* [WORK TASK]
Work out how many lines in the data hold the string "Hilux". Reply with only that number.

(RECORDS SUPPLIED begins)

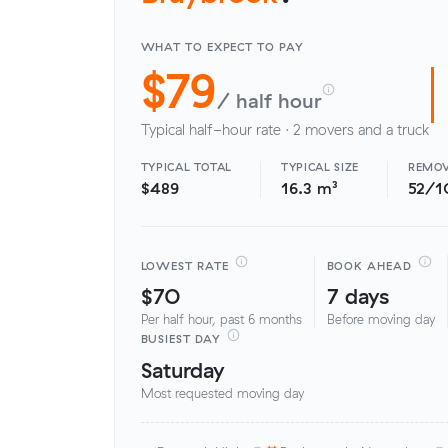
WHAT TO EXPECT TO PAY
$79
/ half hour
Typical half-hour rate · 2 movers and a truck
TYPICAL TOTAL
TYPICAL SIZE
REMOV
$489
16.3 m³
52/1
LOWEST RATE
BOOK AHEAD
$70
7 days
Per half hour, past 6 months
Before moving day
BUSIEST DAY
Saturday
Most requested moving day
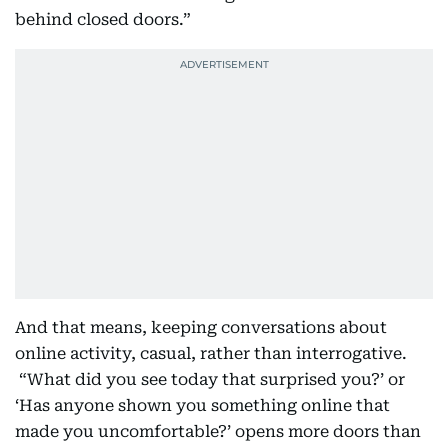
behind closed doors.”
And that means, keeping conversations about
online activity, casual, rather than interrogative.
“What did you see today that surprised you?’ or
‘Has anyone shown you something online that
made you uncomfortable?’ opens more doors than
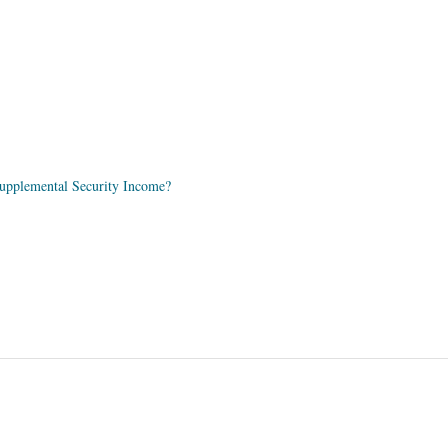
 Supplemental Security Income?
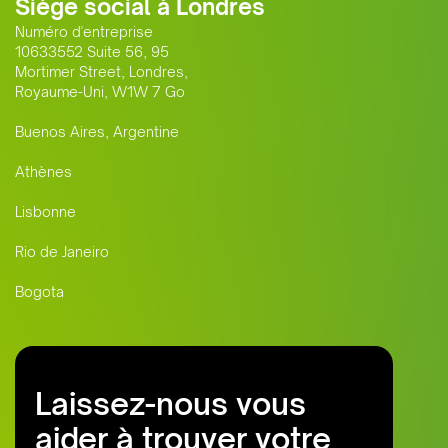
Siège social à Londres
Numéro d'entreprise
10633552 Suite 56, 95
Mortimer Street, Londres,
Royaume-Uni, W1W 7 Go
Buenos Aires, Argentine
Athènes
Lisbonne
Rio de Janeiro
Bogota
Laissez-nous vous
aider à trouver votre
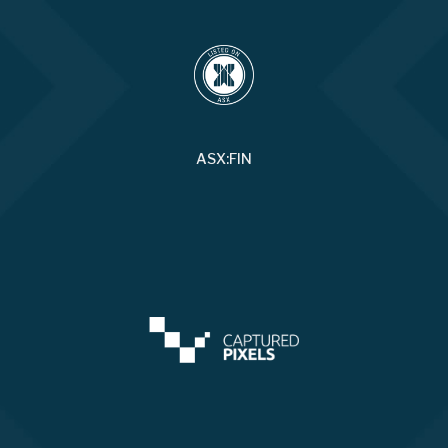
ASX:FIN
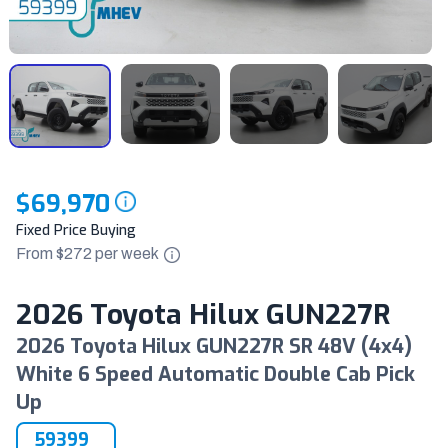
$69,970
Fixed Price Buying
From $
272
per
week
2026 Toyota Hilux GUN227R
2026 Toyota Hilux GUN227R SR 48V (4x4)
White 6 Speed Automatic Double Cab Pick
Up
59399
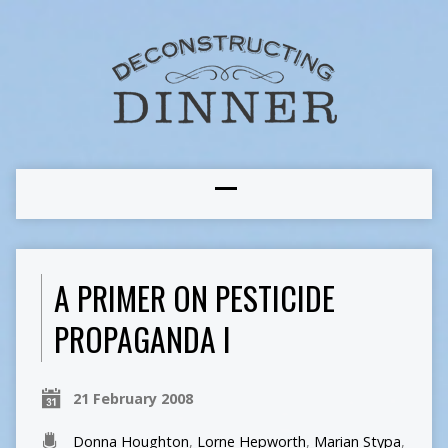
A PRIMER ON PESTICIDE
PROPAGANDA I
21 February 2008
Donna Houghton
,
Lorne Hepworth
,
Marian Stypa
,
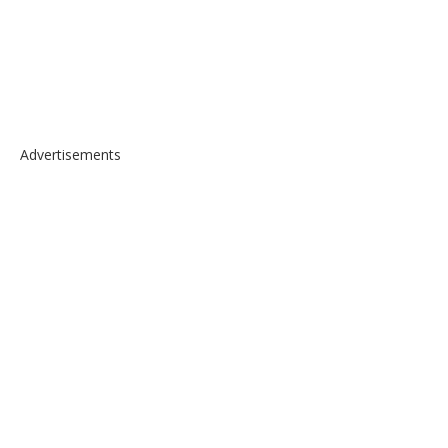
Advertisements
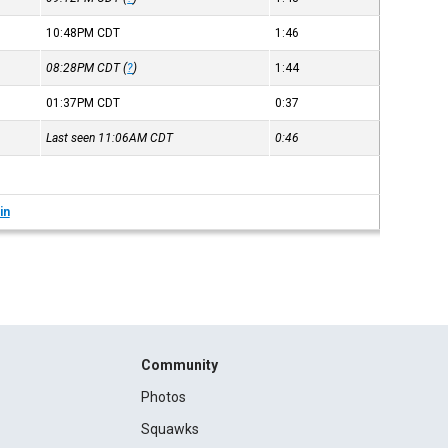
10:48PM
CDT
1:46
08:28PM
CDT
(
?
)
1:44
01:37PM
CDT
0:37
Last seen 11:06AM
CDT
0:46
in
Community
Photos
Squawks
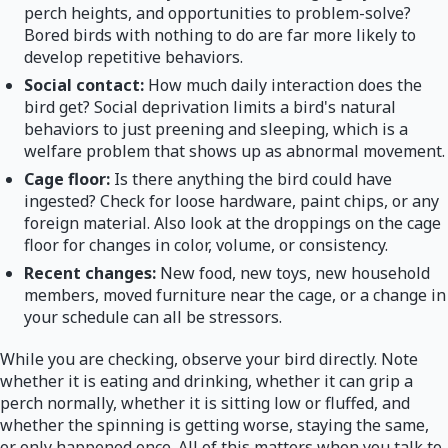
perch heights, and opportunities to problem-solve?
Bored birds with nothing to do are far more likely to
develop repetitive behaviors.
Social contact:
How much daily interaction does the
bird get? Social deprivation limits a bird's natural
behaviors to just preening and sleeping, which is a
welfare problem that shows up as abnormal movement.
Cage floor:
Is there anything the bird could have
ingested? Check for loose hardware, paint chips, or any
foreign material. Also look at the droppings on the cage
floor for changes in color, volume, or consistency.
Recent changes:
New food, new toys, new household
members, moved furniture near the cage, or a change in
your schedule can all be stressors.
While you are checking, observe your bird directly. Note
whether it is eating and drinking, whether it can grip a
perch normally, whether it is sitting low or fluffed, and
whether the spinning is getting worse, staying the same,
or only happened once. All of this matters when you talk to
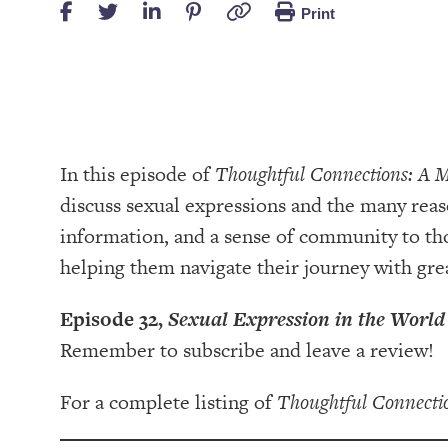
Print
In this episode of
Thoughtful Connections: A 
discuss sexual expressions and the many reaso
information, and a sense of community to th
helping them navigate their journey with gr
Episode 32,
Sexual Expression in the World
Remember to subscribe and leave a review!
For a complete listing of
Thoughtful Connecti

(RECORDS SUPPLIED ends)

* [REPLY]
2